-------- INPUT DATA

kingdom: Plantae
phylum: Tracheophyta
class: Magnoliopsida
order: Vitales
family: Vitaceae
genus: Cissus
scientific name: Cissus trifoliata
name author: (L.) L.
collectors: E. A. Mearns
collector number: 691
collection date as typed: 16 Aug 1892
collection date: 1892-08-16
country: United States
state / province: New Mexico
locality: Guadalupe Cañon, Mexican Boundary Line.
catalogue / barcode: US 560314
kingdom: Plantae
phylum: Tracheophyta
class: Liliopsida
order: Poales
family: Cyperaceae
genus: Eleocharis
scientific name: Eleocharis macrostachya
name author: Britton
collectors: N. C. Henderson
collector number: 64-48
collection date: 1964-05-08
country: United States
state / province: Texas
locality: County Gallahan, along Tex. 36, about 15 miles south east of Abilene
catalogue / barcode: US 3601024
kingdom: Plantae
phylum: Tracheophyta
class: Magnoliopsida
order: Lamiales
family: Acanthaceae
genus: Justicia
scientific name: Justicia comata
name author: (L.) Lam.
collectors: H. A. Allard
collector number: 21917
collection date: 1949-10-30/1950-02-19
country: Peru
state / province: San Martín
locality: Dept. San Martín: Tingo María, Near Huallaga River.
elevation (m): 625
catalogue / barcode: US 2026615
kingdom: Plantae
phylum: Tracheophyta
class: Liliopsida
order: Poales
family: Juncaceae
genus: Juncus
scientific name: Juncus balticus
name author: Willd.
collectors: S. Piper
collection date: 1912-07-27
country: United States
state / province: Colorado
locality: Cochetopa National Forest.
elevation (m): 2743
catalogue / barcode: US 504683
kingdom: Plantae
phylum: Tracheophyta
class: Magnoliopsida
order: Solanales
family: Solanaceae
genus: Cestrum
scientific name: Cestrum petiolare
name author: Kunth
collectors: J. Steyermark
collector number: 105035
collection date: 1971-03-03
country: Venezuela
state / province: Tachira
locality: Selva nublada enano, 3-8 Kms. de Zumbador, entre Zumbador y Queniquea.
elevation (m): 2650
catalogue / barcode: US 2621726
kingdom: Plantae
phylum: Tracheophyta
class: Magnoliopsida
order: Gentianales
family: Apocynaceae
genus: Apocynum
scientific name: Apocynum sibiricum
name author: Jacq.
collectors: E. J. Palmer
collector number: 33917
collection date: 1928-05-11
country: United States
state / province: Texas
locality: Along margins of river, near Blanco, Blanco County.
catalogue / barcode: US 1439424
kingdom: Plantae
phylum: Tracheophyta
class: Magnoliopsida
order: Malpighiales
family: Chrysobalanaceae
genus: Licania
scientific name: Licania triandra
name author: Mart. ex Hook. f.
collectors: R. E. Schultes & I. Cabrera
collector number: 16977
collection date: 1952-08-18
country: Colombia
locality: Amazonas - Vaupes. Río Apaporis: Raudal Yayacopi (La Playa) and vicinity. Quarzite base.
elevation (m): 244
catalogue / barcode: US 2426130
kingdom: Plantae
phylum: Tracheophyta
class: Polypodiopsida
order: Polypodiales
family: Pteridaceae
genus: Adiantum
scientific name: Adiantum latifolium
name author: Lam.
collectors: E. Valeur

----------------

### WHAT IS EXPECTED
Copy every line of the material above word for word, keeping each line in its original order.

### COMPLETE ANSWER
kingdom: Plantae
phylum: Tracheophyta
class: Magnoliopsida
order: Vitales
family: Vitaceae
genus: Cissus
scientific name: Cissus trifoliata
name author: (L.) L.
collectors: E. A. Mearns
collector number: 691
collection date as typed: 16 Aug 1892
collection date: 1892-08-16
country: United States
state / province: New Mexico
locality: Guadalupe Cañon, Mexican Boundary Line.
catalogue / barcode: US 560314
kingdom: Plantae
phylum: Tracheophyta
class: Liliopsida
order: Poales
family: Cyperaceae
genus: Eleocharis
scientific name: Eleocharis macrostachya
name author: Britton
collectors: N. C. Henderson
collector number: 64-48
collection date: 1964-05-08
country: United States
state / province: Texas
locality: County Gallahan, along Tex. 36, about 15 miles south east of Abilene
catalogue / barcode: US 3601024
kingdom: Plantae
phylum: Tracheophyta
class: Magnoliopsida
order: Lamiales
family: Acanthaceae
genus: Justicia
scientific name: Justicia comata
name author: (L.) Lam.
collectors: H. A. Allard
collector number: 21917
collection date: 1949-10-30/1950-02-19
country: Peru
state / province: San Martín
locality: Dept. San Martín: Tingo María, Near Huallaga River.
elevation (m): 625
catalogue / barcode: US 2026615
kingdom: Plantae
phylum: Tracheophyta
class: Liliopsida
order: Poales
family: Juncaceae
genus: Juncus
scientific name: Juncus balticus
name author: Willd.
collectors: S. Piper
collection date: 1912-07-27
country: United States
state / province: Colorado
locality: Cochetopa National Forest.
elevation (m): 2743
catalogue / barcode: US 504683
kingdom: Plantae
phylum: Tracheophyta
class: Magnoliopsida
order: Solanales
family: Solanaceae
genus: Cestrum
scientific name: Cestrum petiolare
name author: Kunth
collectors: J. Steyermark
collector number: 105035
collection date: 1971-03-03
country: Venezuela
state / province: Tachira
locality: Selva nublada enano, 3-8 Kms. de Zumbador, entre Zumbador y Queniquea.
elevation (m): 2650
catalogue / barcode: US 2621726
kingdom: Plantae
phylum: Tracheophyta
class: Magnoliopsida
order: Gentianales
family: Apocynaceae
genus: Apocynum
scientific name: Apocynum sibiricum
name author: Jacq.
collectors: E. J. Palmer
collector number: 33917
collection date: 1928-05-11
country: United States
state / province: Texas
locality: Along margins of river, near Blanco, Blanco County.
catalogue / barcode: US 1439424
kingdom: Plantae
phylum: Tracheophyta
class: Magnoliopsida
order: Malpighiales
family: Chrysobalanaceae
genus: Licania
scientific name: Licania triandra
name author: Mart. ex Hook. f.
collectors: R. E. Schultes & I. Cabrera
collector number: 16977
collection date: 1952-08-18
country: Colombia
locality: Amazonas - Vaupes. Río Apaporis: Raudal Yayacopi (La Playa) and vicinity. Quarzite base.
elevation (m): 244
catalogue / barcode: US 2426130
kingdom: Plantae
phylum: Tracheophyta
class: Polypodiopsida
order: Polypodiales
family: Pteridaceae
genus: Adiantum
scientific name: Adiantum latifolium
name author: Lam.
collectors: E. Valeur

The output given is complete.